Being Subject to My Own Philosophy

Submitted by Eli Winterfeld on November 14, 2012 - 1:44pm


I recently moved into a new home in Kitchener and started building community out of necessity. 

If you have read my past blog about vulnerability you will know that I believe personal vulnerability to be an important aspect of building community.  This past week I got a first-hand experience of the need for vulnerability to build community.

We had just moved in and did not have internet or a printer (we still don’t).  I was leading a session for a youth conference the next day and had no way to access or print the proposed lesson plan.  I thus departed in search of the local library hoping that it did not close at a logical time such as 5:00 or 6:00. 

Lost in the new area of town I asked a man for directions.  We were both headed the same direction and I struck up a conversation with him.  He was a Cameroonian man who had just found a house to rent in Kitchener (a huge step up from the shelter in Cambridge he was staying in).  To my surprise we even knew someone in common.  He told me his new address and invited me to come visit sometime in the upcoming weeks (I have yet to do this but will relay the experience when it happens). 

The library, as it should be at 7:00 PM, was closed.  So, barely even knowing the subject of the lesson the next morning, I began to think of other options.  I had met only one couple (in passing) on my street so far.  So I mustered all my vulnerability and walked over, knocked on their door and asked to borrow their printer.  After hearing my plight she was very gracious and invited me in and set me up in her office to allow me to print a 20 page document.

We connected really well and I am very glad to have a neighbour like her.  Earlier, I had, without a doubt in my mind, assumed my first act of community in my new neighbourhood would be through giving rather than receiving.  I guess I needed to learn a little vulnerability myself.



Hi Eli,

Thanks for sharing about this vulnerable situation.
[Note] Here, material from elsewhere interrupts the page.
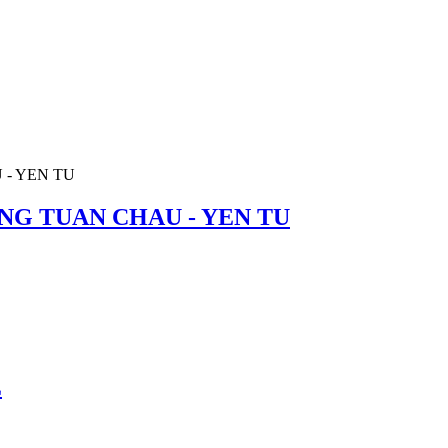
LONG TUAN CHAU - YEN TU
E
This situation which seemed problematic, provided a great opportunity to get to know your neighbor. It got me thinking about my neighborhood- how would I respond if someone came to my door asking to print something. I think I would be so glad at the opportunity to help and to get to know them better (my husband and I just moved into a new neighborhood- so, we still have far to go in getting to know who our neighbors are). This also got me thinking about how many household things we could share with our neighbors- we all don't need our own: lawn mower, laundry machine, iron, etc. This would increase our contact with each other.

Looking forward to hearing about your meeting with the Cameroonina man- do keep us posted!